Life sucks because of Marah. As long as you are human, you’ll know the bitter experiences of life coming to you in the form of disappointments, sorrows, illnesses, estrangements and despondency. You can stay bitter, complain and murmur and nothing will ever change. You will still be stuck in the mire of despondency or you can be like Moses, cry out to the Lord. In your prayer, God will also point you to the Cross where His beloved Son died for you. When you invite Him into your bitter Marah, He will sweeten your life and teach you obedience, so that He can continue to be the Jehovah Ropha of your lives, healing you. Then Elim will come to you, where God will compensate you and make you glad as many days as He has afflicted you and as many years as you have seen evil. That’s the way God always works. Life doesn’t have to suck always when you have Jesus. Life can sing even in the midst of our Marahs.

My Testimony

Rev. Lily Lim testimonyI can testify to all of you that I am what I am today is because of the many Marahs God has allowed me to encounter. When I was just born again, my immediate Marahs was two years of bitterness against my father who destroyed my dreams of an overseas education; 6 years of bitterness against my boyfriend for dumping me. Then after my marriage to Pas Toh Nee, another 4 years of Marahs with him- fighting and arguing. I also had some Marahs with my mother-in-law when Jan was born. Then there was the Marah here in this church where a couple almost split our congregation in 1987; then another Marah in the late 1999 with a rich family that undermined our leadership in the cell group.  I also had a short Marah experience with Joy for two years when she was 13-14 years old and a longer Marah experience with the more rebellious one – Jan. But I dare say that through each of this Marah experience, I got to know myself more –areas of my life, I thought I was strong, I wasn’t and vice versa.

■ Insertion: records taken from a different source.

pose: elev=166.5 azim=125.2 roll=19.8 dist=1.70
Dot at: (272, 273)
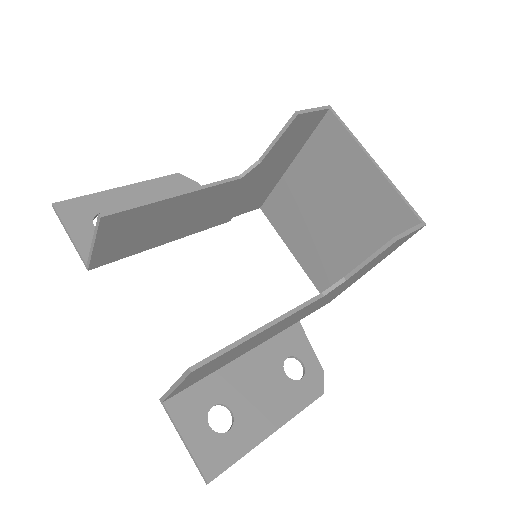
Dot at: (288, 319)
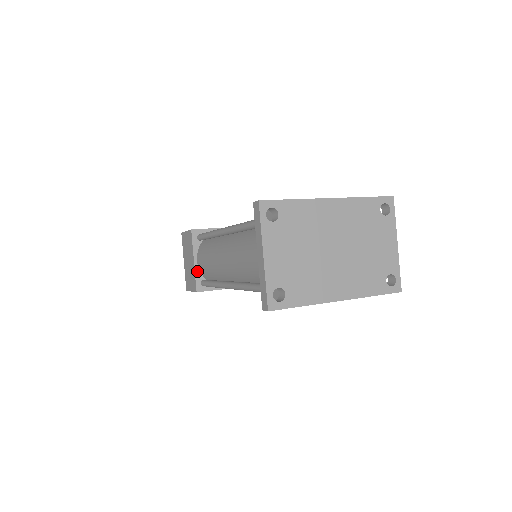
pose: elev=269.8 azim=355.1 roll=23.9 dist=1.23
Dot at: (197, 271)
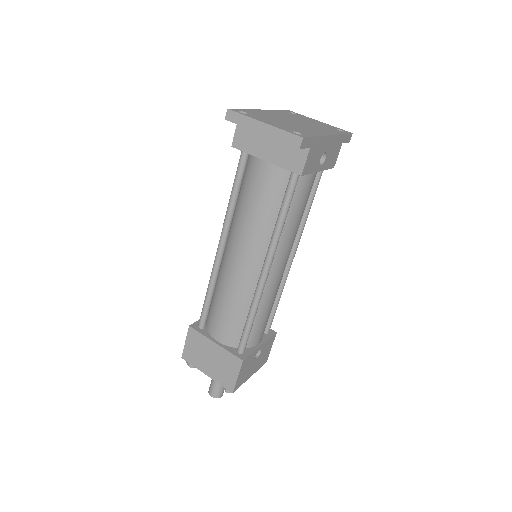
Dot at: (226, 348)
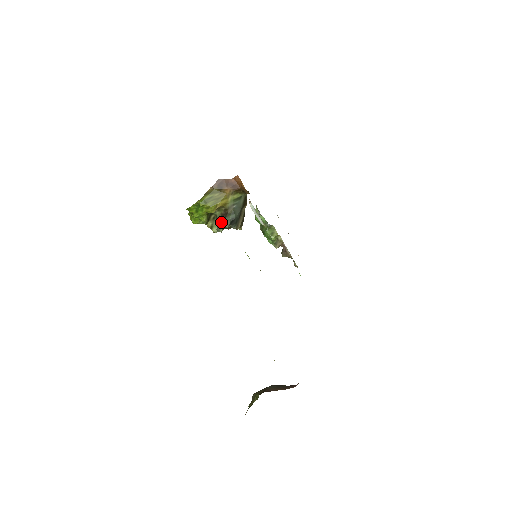
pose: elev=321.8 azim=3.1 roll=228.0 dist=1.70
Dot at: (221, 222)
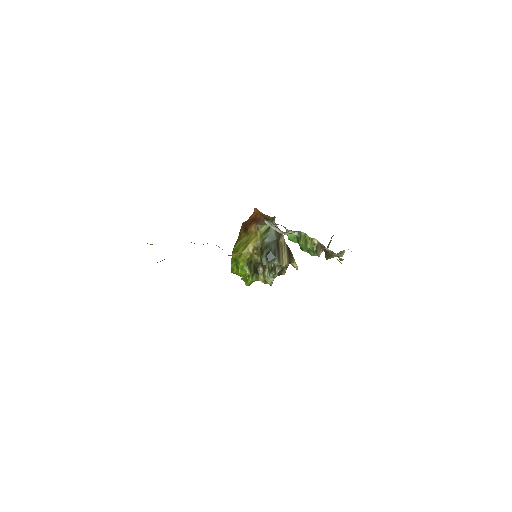
Dot at: (264, 266)
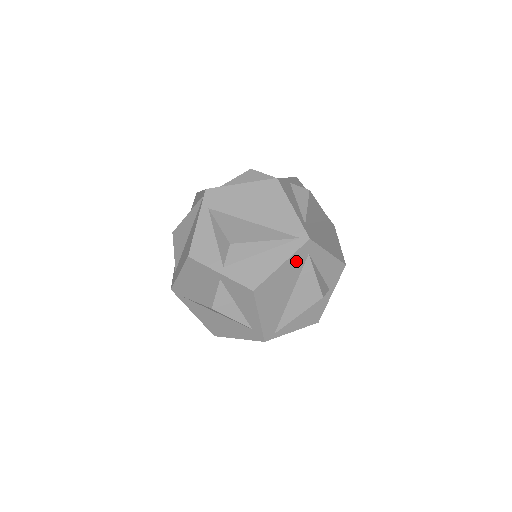
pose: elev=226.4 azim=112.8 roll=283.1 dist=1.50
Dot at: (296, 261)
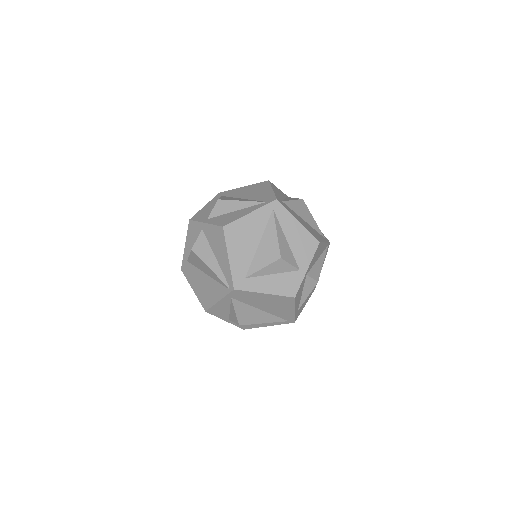
Dot at: occluded
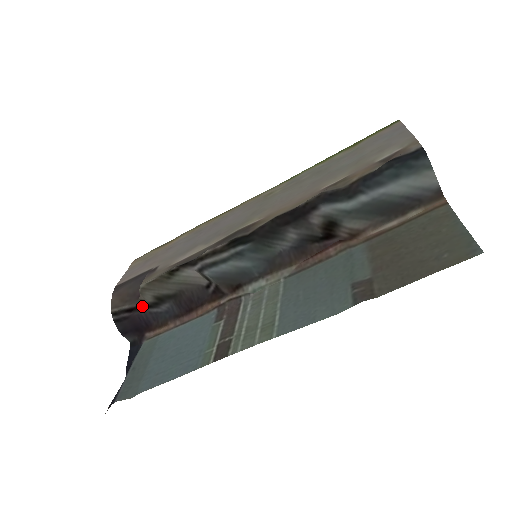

But the best outcome of each Marah is that it drives me to pray. Initially, I didn’t pray. I didn’t want to pray because it was easier to complain and murmur and stay bitter but it led me no where. Gradually, the Lord taught me to take all my Marahs to Him in prayer. 24 years have passed and it is each of these Marah that has enriched my personal experience with the Lord and I was able to translate that experience into stories to tell all of you today, stories which I hope will touch your lives. God chooses his choice servants through the furnace of fire, especially the Levites – “For he is like a refiner’s fire and like fuller’s soap; he will sit as a refiner and purifier of silver, and he will purify the sons of Levi and refine them like gold and silver, till they present right offerings to the Lord. Then the offering of Judah and Jerusalem will be pleasing to the Lord as in the days of old and as in former years” (Mal 3:2-4). Indeed, “it is doubtful God can use any man of God until He has hurt him deeply.” Brothers and sister, your hurt and wounds are not fatal and useless if you turn them to the cross as Jesus will sweeten them up and use them to bless others.